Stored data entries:
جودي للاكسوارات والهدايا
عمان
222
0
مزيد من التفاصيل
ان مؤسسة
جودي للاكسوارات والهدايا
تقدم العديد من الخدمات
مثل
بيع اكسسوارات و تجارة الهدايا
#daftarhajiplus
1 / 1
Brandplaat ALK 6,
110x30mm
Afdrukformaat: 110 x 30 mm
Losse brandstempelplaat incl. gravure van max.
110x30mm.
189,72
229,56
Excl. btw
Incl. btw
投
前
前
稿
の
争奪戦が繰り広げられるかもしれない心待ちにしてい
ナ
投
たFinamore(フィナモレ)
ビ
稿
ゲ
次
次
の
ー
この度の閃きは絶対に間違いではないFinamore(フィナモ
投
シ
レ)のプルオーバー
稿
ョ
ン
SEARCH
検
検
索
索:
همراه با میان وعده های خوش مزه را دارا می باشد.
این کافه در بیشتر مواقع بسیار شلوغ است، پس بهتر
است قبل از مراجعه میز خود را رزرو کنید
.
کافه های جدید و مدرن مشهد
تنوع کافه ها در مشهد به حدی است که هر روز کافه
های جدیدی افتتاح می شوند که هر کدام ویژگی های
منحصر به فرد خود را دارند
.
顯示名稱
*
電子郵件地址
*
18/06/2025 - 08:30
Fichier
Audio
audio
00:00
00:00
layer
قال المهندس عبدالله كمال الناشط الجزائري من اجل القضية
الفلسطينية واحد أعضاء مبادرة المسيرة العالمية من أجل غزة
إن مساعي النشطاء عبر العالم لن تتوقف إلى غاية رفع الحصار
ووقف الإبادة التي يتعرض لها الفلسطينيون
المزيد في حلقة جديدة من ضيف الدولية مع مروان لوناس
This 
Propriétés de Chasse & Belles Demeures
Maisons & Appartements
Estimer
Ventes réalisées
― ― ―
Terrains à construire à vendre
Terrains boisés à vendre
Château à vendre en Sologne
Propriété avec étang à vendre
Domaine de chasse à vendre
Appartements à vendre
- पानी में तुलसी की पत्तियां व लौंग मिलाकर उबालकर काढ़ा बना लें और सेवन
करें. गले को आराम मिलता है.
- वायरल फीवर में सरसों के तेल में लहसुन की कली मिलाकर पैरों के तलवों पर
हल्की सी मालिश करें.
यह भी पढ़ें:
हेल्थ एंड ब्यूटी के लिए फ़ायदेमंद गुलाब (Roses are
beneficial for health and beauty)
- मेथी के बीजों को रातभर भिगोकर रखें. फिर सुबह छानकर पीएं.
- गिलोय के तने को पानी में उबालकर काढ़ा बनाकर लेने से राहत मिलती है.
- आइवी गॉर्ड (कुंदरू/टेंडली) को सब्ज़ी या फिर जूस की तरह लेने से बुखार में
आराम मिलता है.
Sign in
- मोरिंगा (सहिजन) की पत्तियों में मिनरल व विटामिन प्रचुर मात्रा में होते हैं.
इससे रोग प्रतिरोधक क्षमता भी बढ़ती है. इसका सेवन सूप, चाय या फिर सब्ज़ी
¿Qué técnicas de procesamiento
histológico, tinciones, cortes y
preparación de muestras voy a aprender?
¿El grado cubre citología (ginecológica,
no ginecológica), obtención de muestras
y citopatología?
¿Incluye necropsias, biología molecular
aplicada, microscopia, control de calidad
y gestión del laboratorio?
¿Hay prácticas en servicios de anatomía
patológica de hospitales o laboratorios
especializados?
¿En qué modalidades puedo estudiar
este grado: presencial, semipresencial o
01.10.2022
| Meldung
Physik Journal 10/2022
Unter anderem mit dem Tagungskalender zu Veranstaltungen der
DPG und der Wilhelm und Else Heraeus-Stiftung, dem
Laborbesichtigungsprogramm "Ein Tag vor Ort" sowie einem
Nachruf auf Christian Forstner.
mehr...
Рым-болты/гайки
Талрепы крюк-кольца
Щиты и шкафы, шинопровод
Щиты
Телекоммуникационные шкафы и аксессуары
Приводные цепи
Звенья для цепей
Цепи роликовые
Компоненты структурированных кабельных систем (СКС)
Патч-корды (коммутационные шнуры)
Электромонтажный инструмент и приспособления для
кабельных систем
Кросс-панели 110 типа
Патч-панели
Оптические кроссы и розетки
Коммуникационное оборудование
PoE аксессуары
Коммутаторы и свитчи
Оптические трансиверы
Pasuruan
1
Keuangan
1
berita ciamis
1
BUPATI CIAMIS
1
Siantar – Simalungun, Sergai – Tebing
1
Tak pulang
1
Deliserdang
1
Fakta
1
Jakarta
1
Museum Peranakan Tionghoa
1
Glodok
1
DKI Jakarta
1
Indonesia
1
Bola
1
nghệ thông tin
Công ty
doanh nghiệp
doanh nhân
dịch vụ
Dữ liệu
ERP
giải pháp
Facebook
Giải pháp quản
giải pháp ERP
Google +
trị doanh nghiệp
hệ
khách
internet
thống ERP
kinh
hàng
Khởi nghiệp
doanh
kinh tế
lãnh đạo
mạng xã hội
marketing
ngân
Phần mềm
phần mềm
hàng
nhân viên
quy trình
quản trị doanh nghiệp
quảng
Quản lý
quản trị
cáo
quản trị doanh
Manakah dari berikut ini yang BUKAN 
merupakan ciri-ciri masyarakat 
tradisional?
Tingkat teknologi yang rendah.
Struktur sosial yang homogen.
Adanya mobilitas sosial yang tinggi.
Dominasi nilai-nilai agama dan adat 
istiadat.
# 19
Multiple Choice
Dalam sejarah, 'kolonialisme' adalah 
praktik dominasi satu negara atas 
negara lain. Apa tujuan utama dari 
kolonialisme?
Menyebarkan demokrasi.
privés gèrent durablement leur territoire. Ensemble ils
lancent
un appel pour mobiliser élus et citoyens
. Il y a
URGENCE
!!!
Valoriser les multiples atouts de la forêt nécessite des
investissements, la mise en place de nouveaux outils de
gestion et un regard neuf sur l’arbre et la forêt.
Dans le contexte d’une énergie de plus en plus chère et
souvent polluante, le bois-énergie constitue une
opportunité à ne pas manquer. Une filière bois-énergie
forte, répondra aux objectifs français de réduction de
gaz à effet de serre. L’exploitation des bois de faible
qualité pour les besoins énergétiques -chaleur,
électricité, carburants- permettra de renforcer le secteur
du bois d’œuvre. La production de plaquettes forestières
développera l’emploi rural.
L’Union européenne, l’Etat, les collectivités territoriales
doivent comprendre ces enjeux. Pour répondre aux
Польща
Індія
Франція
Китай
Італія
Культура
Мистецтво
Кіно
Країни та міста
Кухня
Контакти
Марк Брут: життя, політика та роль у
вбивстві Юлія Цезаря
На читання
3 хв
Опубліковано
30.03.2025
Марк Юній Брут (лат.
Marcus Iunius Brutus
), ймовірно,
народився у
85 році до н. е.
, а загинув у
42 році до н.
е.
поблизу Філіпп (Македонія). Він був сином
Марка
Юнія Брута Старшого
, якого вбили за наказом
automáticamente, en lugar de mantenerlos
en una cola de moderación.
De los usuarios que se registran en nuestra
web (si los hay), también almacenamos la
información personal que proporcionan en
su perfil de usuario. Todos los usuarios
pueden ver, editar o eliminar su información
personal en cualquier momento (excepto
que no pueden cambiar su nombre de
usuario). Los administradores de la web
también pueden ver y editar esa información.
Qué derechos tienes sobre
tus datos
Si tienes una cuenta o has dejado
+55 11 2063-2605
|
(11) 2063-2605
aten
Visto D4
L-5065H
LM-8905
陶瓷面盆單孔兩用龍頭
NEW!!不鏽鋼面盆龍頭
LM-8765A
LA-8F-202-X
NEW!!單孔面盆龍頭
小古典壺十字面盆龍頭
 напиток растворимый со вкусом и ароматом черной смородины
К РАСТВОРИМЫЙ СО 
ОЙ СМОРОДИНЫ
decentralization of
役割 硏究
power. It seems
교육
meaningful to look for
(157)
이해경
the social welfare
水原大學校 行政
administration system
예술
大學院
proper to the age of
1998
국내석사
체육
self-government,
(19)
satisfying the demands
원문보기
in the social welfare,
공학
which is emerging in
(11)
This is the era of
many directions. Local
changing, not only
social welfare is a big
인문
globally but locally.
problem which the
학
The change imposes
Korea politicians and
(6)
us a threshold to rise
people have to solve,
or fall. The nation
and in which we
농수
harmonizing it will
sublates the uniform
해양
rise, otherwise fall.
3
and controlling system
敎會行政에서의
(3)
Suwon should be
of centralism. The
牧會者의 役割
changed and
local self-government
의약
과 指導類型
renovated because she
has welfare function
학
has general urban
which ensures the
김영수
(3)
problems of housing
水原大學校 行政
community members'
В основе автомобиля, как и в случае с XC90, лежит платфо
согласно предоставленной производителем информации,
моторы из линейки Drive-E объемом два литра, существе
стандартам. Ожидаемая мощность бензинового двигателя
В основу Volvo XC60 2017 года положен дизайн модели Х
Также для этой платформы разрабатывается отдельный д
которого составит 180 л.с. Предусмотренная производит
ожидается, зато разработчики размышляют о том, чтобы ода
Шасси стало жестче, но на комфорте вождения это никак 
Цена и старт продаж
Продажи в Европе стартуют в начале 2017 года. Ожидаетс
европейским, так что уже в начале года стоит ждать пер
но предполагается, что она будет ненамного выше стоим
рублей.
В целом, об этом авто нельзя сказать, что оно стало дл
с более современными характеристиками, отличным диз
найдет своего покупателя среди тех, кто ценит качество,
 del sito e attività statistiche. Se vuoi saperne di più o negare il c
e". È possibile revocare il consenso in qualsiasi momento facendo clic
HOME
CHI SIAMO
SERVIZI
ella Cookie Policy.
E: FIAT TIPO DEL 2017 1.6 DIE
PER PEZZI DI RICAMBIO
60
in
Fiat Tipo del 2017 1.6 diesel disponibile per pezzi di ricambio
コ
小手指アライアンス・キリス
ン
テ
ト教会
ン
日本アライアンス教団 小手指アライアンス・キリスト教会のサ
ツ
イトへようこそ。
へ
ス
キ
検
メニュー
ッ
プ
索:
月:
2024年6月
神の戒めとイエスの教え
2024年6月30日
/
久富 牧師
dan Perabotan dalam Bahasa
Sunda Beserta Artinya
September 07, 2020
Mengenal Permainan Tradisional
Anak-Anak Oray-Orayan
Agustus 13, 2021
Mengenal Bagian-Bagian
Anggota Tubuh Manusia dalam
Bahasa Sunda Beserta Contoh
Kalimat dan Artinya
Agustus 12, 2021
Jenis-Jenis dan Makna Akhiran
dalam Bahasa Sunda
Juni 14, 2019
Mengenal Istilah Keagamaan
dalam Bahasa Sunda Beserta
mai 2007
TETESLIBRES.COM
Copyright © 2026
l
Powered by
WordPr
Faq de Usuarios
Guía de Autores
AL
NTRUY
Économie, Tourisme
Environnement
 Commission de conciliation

__Problem details__
Could you reproduce the data from its first line through the line containing "Domaine de chasse à vendre", substituting "Parcelles" for every "Terrains" and leaving everything else unchanged?

__Task output__
جودي للاكسوارات والهدايا
عمان
222
0
مزيد من التفاصيل
ان مؤسسة
جودي للاكسوارات والهدايا
تقدم العديد من الخدمات
مثل
بيع اكسسوارات و تجارة الهدايا
#daftarhajiplus
1 / 1
Brandplaat ALK 6,
110x30mm
Afdrukformaat: 110 x 30 mm
Losse brandstempelplaat incl. gravure van max.
110x30mm.
189,72
229,56
Excl. btw
Incl. btw
投
前
前
稿
の
争奪戦が繰り広げられるかもしれない心待ちにしてい
ナ
投
たFinamore(フィナモレ)
ビ
稿
ゲ
次
次
の
ー
この度の閃きは絶対に間違いではないFinamore(フィナモ
投
シ
レ)のプルオーバー
稿
ョ
ン
SEARCH
検
検
索
索:
همراه با میان وعده های خوش مزه را دارا می باشد.
این کافه در بیشتر مواقع بسیار شلوغ است، پس بهتر
است قبل از مراجعه میز خود را رزرو کنید
.
کافه های جدید و مدرن مشهد
تنوع کافه ها در مشهد به حدی است که هر روز کافه
های جدیدی افتتاح می شوند که هر کدام ویژگی های
منحصر به فرد خود را دارند
.
顯示名稱
*
電子郵件地址
*
18/06/2025 - 08:30
Fichier
Audio
audio
00:00
00:00
layer
قال المهندس عبدالله كمال الناشط الجزائري من اجل القضية
الفلسطينية واحد أعضاء مبادرة المسيرة العالمية من أجل غزة
إن مساعي النشطاء عبر العالم لن تتوقف إلى غاية رفع الحصار
ووقف الإبادة التي يتعرض لها الفلسطينيون
المزيد في حلقة جديدة من ضيف الدولية مع مروان لوناس
This 
Propriétés de Chasse & Belles Demeures
Maisons & Appartements
Estimer
Ventes réalisées
― ― ―
Parcelles à construire à vendre
Parcelles boisés à vendre
Château à vendre en Sologne
Propriété avec étang à vendre
Domaine de chasse à vendre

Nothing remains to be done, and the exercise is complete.